Banff National Park offers a myriad of wonders that could easily take a lifetime to explore and enjoy. Even so, a one-day trip from Banff to the Columbia Icefields is a great introduction to the splendor of the Canadian Rockies.
If you enter the park on the Trans-Canada Highway heading west from Calgary, the town of Banff is the first major landmark, a charming Alpine hamlet surrounded by lakes and mountains. Banff also has a hot springs resort open to the public. You can even rent a bathing suit if you've arrived unprepared!
After Banff, the Trans-Canada Highway bends northward to the park's crown jewel, Lake Louise. Lake Louise, pictured above, is one of the most photographed places in the world, but all those flashbulbs have done nothing to diminish its pristine azure glory. With an unspoiled glacier at one end and the ultra-civilized Chateau Lake Louise at the other, Lake Louise is the meeting point of extremes. It's also the crossroads for tourists from every corner of the globe.
The Icefields Parkway leads north from Lake Louise through some of the most spectacular mountain scenery in the world. Animals are abundant, and traffic jams usually mean a bighorn sheep like the one pictured above have paused to offer an irresistable photo opportunity. Elk and bear are also common sights.
Glaciers and icefields rise magnificently on both sides of the Parkway. Bow Summit above Peyto Lake, pictured at the left, is only one of many.

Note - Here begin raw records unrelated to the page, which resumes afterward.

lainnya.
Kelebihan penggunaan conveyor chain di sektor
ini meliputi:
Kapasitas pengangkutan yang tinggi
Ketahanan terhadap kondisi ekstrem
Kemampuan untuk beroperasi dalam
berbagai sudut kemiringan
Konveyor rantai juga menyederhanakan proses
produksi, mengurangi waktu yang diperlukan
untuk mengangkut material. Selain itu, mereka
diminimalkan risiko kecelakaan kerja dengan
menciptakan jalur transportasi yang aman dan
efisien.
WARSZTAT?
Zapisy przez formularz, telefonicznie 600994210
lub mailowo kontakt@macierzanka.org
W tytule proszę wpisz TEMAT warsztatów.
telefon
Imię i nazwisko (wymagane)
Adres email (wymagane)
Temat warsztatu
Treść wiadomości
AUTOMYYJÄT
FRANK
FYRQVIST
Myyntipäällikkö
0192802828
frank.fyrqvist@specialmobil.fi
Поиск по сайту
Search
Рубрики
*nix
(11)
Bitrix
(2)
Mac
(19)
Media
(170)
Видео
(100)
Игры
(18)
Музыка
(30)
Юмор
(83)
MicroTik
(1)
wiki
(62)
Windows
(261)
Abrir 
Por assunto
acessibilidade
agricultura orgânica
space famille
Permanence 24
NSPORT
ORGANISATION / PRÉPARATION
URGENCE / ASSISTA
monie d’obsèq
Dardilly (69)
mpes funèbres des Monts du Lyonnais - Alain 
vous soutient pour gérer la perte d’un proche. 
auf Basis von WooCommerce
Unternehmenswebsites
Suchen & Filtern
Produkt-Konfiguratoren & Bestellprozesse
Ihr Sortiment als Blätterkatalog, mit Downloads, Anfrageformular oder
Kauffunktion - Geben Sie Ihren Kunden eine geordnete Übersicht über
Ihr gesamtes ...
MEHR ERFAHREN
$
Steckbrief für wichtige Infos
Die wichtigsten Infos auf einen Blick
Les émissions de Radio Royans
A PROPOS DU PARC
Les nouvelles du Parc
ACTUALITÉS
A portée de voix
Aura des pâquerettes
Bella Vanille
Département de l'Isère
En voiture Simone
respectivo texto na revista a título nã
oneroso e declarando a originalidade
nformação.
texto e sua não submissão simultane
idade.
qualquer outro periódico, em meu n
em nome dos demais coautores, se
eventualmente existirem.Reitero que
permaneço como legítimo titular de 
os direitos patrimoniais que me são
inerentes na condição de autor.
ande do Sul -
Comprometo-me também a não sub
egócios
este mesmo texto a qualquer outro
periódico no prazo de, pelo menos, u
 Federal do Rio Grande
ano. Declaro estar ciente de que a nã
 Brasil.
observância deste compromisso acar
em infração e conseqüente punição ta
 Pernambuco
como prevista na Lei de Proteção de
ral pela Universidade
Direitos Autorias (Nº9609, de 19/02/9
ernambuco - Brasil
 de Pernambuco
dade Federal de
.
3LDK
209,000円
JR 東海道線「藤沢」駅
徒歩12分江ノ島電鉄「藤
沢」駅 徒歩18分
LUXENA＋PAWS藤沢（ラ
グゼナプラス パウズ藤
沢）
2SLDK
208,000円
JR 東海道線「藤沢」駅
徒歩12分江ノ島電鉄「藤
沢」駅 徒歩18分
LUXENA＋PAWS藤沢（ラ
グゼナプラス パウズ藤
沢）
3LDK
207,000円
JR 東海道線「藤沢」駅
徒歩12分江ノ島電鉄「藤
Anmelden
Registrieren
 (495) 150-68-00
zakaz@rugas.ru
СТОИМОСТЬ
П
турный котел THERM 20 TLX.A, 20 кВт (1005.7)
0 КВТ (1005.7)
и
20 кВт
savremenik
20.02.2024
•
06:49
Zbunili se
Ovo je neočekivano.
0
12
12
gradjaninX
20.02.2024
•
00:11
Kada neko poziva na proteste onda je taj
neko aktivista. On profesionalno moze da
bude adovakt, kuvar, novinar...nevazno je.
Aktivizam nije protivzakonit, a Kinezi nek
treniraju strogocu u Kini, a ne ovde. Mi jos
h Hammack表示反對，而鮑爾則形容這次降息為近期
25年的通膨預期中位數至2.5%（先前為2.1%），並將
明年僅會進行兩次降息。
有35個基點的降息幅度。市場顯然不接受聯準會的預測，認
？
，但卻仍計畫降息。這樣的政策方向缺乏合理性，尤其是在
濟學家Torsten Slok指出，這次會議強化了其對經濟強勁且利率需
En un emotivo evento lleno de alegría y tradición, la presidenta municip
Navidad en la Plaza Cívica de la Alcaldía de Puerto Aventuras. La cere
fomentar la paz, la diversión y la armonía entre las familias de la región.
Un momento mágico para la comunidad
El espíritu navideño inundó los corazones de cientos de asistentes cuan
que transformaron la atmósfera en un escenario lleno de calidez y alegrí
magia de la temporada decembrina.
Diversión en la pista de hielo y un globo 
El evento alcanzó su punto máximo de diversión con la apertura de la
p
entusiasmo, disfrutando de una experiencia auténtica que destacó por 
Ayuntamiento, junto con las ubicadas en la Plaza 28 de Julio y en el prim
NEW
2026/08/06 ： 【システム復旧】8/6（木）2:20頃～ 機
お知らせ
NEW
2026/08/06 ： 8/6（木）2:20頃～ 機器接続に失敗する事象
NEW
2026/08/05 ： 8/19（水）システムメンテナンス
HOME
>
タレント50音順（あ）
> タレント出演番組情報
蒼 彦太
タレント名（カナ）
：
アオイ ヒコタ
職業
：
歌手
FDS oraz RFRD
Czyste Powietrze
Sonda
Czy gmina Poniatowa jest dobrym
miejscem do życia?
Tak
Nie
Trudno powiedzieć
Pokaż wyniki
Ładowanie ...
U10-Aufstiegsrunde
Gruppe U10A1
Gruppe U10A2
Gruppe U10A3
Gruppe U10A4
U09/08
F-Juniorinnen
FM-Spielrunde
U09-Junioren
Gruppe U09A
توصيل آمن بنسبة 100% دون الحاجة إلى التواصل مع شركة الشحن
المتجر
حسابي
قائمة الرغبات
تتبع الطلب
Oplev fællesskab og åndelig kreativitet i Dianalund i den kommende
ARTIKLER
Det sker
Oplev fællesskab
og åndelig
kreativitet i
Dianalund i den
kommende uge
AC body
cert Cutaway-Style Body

Farther north, Weeping Wall lives up to its name in the summer, when countless waterfalls plunge over its cliffs. In the winter, ice climbers scale the frozen cascades.
North of Weeping Wall, the Parkway enters Jasper National Park, where one of the most popular destinations is the Columbia Icefields. Giant snowmobiles carry visitors up the steep icy slopes of Athabasca Glacier.
The trip back to Banff takes about two hours, but fortunately the sun sets late in the summer Rockies. One day's never enough, but at least in July, it can be a very long one.